Core concept: billing as a query
Billing is treated as a pure function. Usage events are stored immutably. When generating an invoice, Orb queries:“Given this customer, this billing period, and this subscription and pricing configuration, what should the invoice look like?”Invoices are derived from:
- Raw usage events: All usage data is stored immutably and forms the foundation for invoice calculation.
- Immutable metric definitions: Metrics themselves are immutable. If usage events need to be amended, Orb applies amendments as a read-path overlay, layering corrections or changes on top of the original events to calculate the correct set of events to honor.
- Versioned pricing objects: Pricing changes are tracked over time, supporting accurate billing for any period.
- Versioned subscription timelines: Subscription changes are recorded as timelines, allowing for precise reconstruction of billing states.
- Deterministic results: The same inputs always yield the same output, ensuring consistency and predictability.
- Full auditability: Every line item is traceable to its underlying usage and configuration, supporting robust audits.
- Safe backfilling: Delayed data or configuration fixes can be re-run safely without risk of corruption.
- Simulation capability: Pricing changes or plan migrations can be tested before being applied, enabling safe experimentation.
- Scalability: Heavy computation is performed offline, so production traffic is not impacted by expensive aggregations.

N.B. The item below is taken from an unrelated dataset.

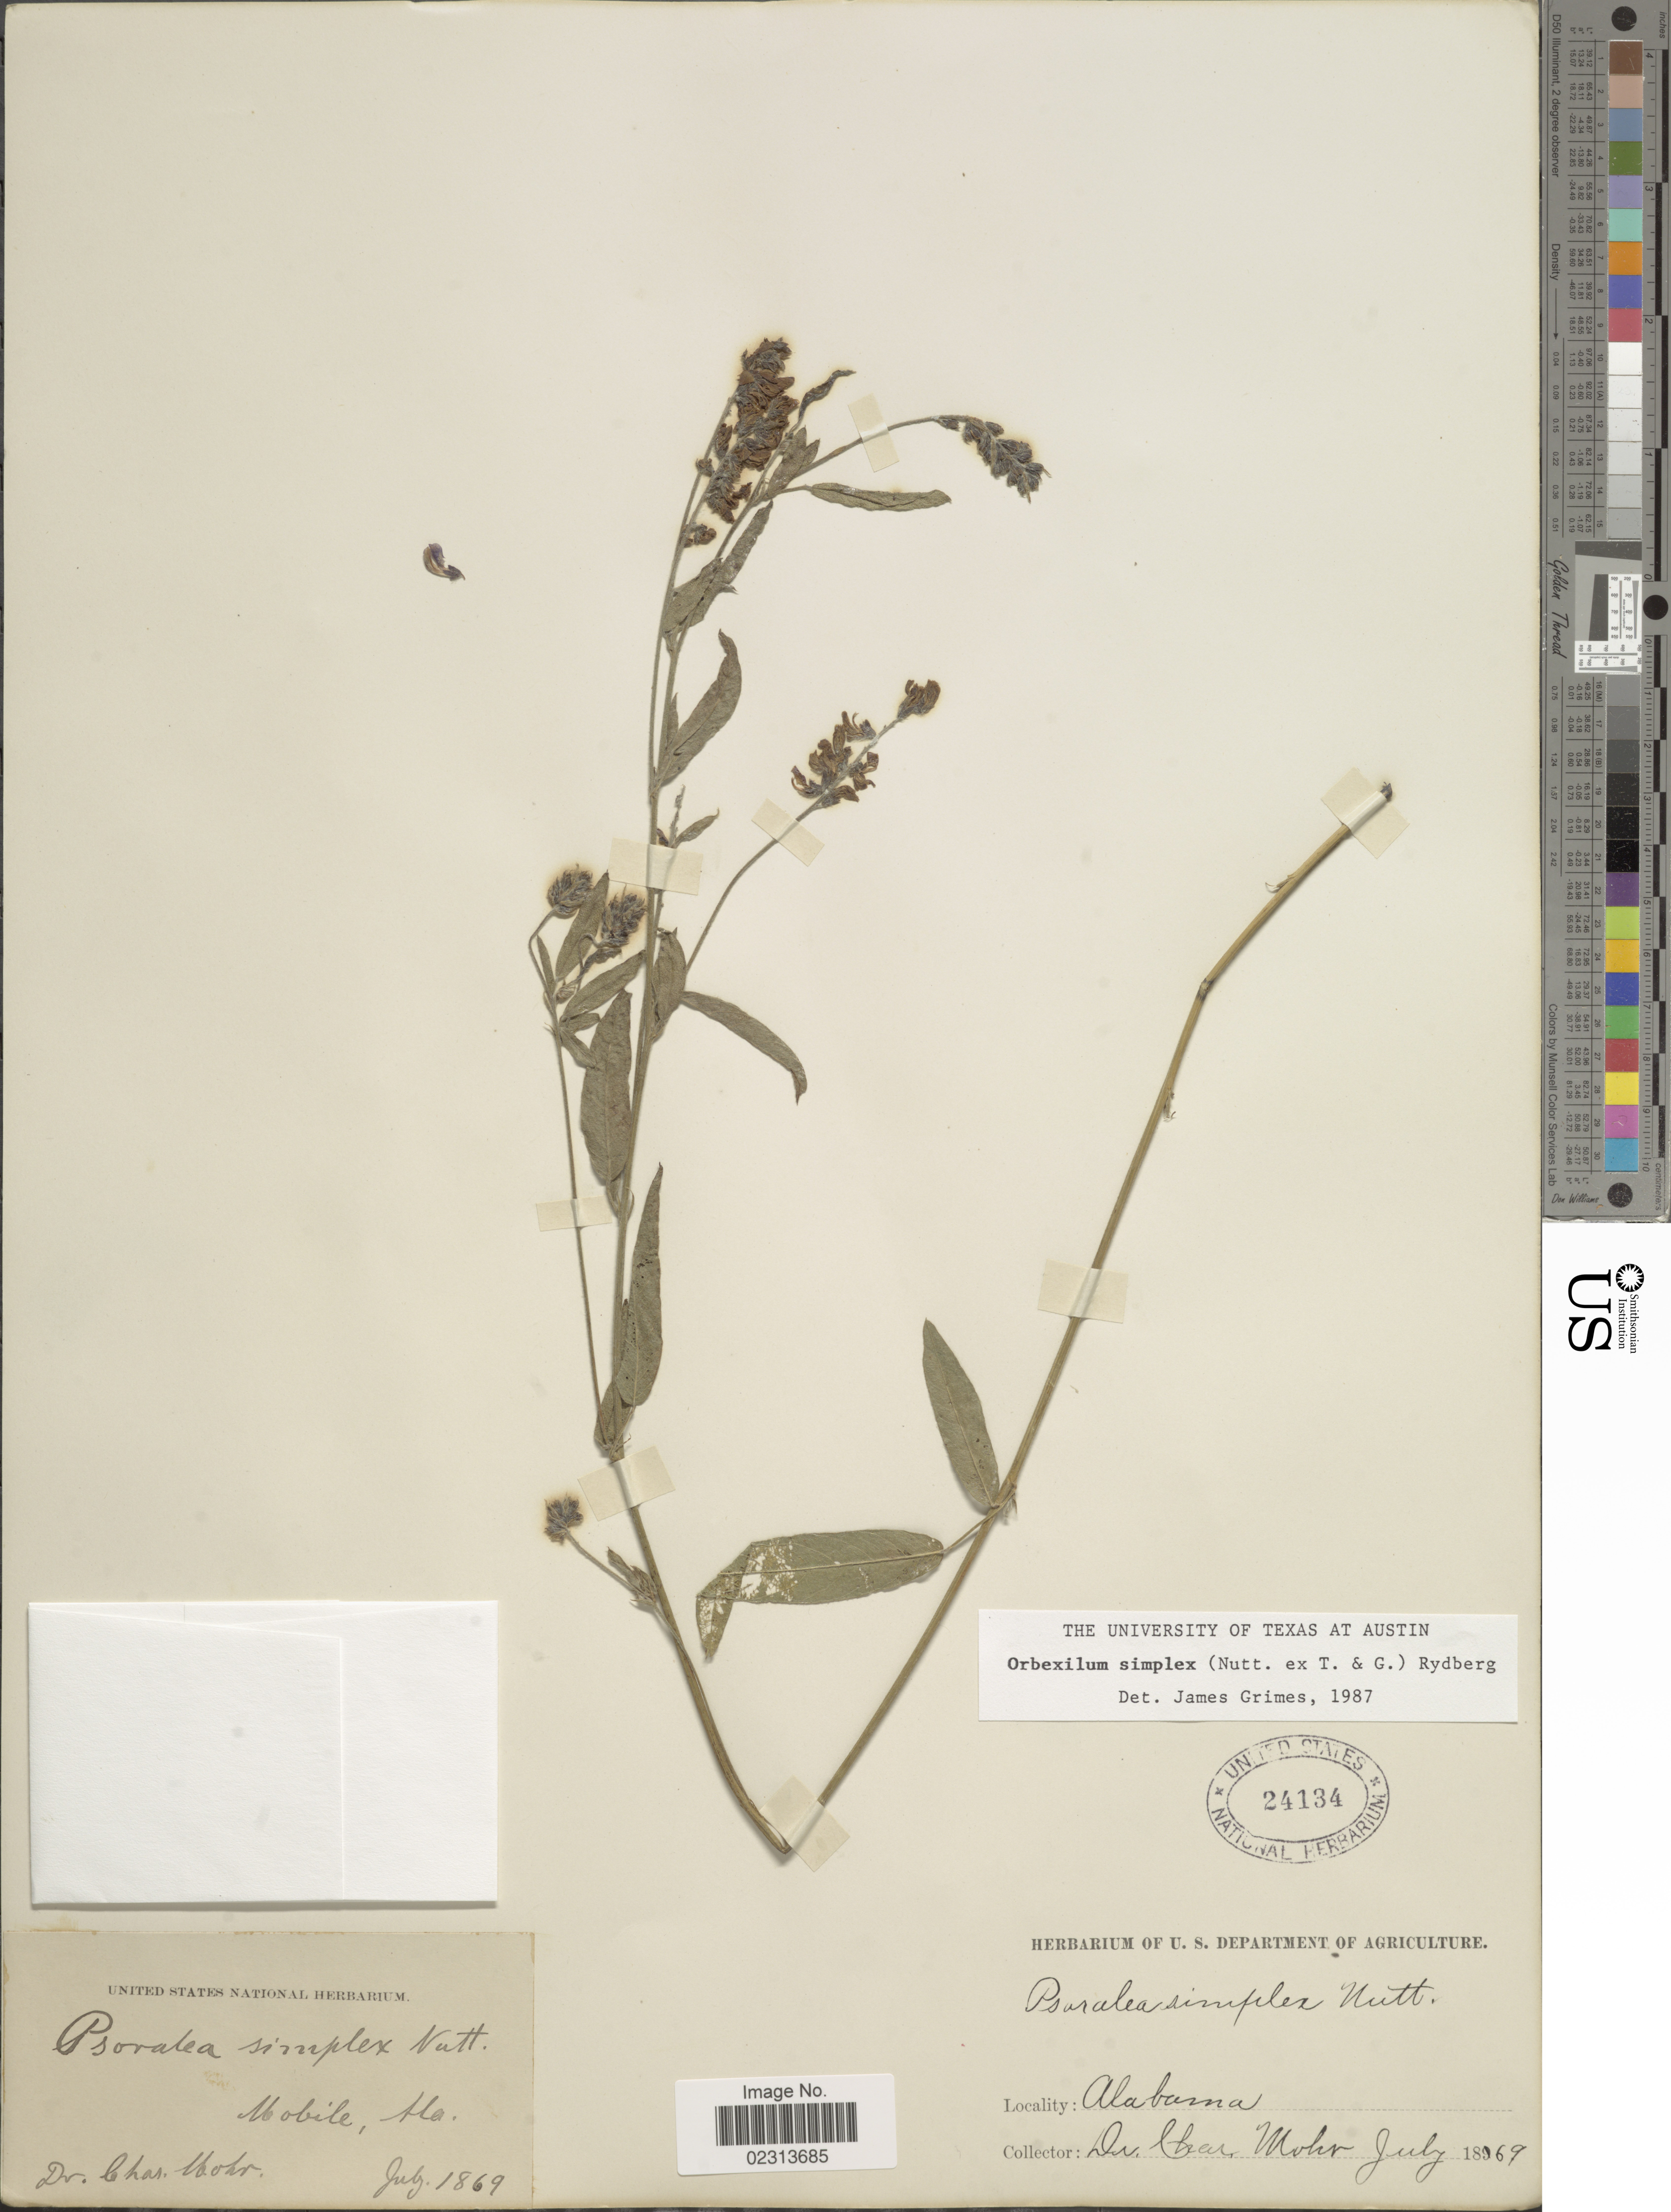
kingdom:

Just-in-time invalidation and invoice computation
Orb does not run full-period queries only at invoicing time. Instead, a dependency graph and invalidation system track how each invoice fragment depends on usage, pricing, and configuration. When relevant data changes—such as a late-arriving usage event, plan migration, or pricing update—only the affected invoice fragments are invalidated. When an invoice is generated, Orb computes only the invoices and fragments that are out of date, based on the latest state. This approach provides:- Efficiency: Only the minimal set of invoices are recomputed, even as data changes across millions of subscriptions.
- Correctness: Every invoice reflects the latest, correct state, regardless of the number of changes or corrections.
- Safety: The system is idempotent and auditable, with every change traceable and reversible.
Why this matters — real‑world impact
Most billing platforms mutate counters when events are ingested. This makes backfilling difficult and corrections risky. Orb’s architecture avoids these problems by not relying on pre-aggregated counters. If pricing changes, usage is delayed, or a subscription is misconfigured, Orb allows the inputs to be fixed and billing to be re-run. This is not possible in stream-mutation systems without manual intervention. This architecture enables:- Rapid revenue reconciliation: Finance teams can reconcile revenue quickly, even after changes or corrections.
- Safe backfilling of data: Engineers can backfill data without risk of corrupting billing records.
- Iterative pricing changes: Product managers can iterate on pricing safely and efficiently.
Real‑time alerting performance & scale
- SQL fidelity end‑to‑end: Every alert expression starts as a SQL query over full event history, and Orb translates it into a streaming plan whenever possible.
- Fast alerting for streaming metrics: For any metric that can be evaluated incrementally, Orb maintains strict SLAs for the time from event to alert.
- Flexible by design: If a metric cannot be computed in-stream, Orb schedules periodic evaluation automatically.
- Optional hosted rollups: For extreme volumes, Orb can materialize rollups while raw events are still sent.
- Field‑tested reliability: The system is used by companies processing upwards of a million events per second.
Raw data, high‑throughput analytics
All usage events are stored in a columnar OLAP store. This provides:- High throughput: Production clusters sustain much higher throughput than typical OLAP stores.
- Flexible analytics: Query raw events via Orb’s SQL‑powered API to break down usage by any property.
- Retroactive metrics: Define a new metric and calculate it back to day zero without re‑ingesting data.
- Simulation: The same raw dataset powers Orb Simulations, replaying historical events through hypothetical pricing.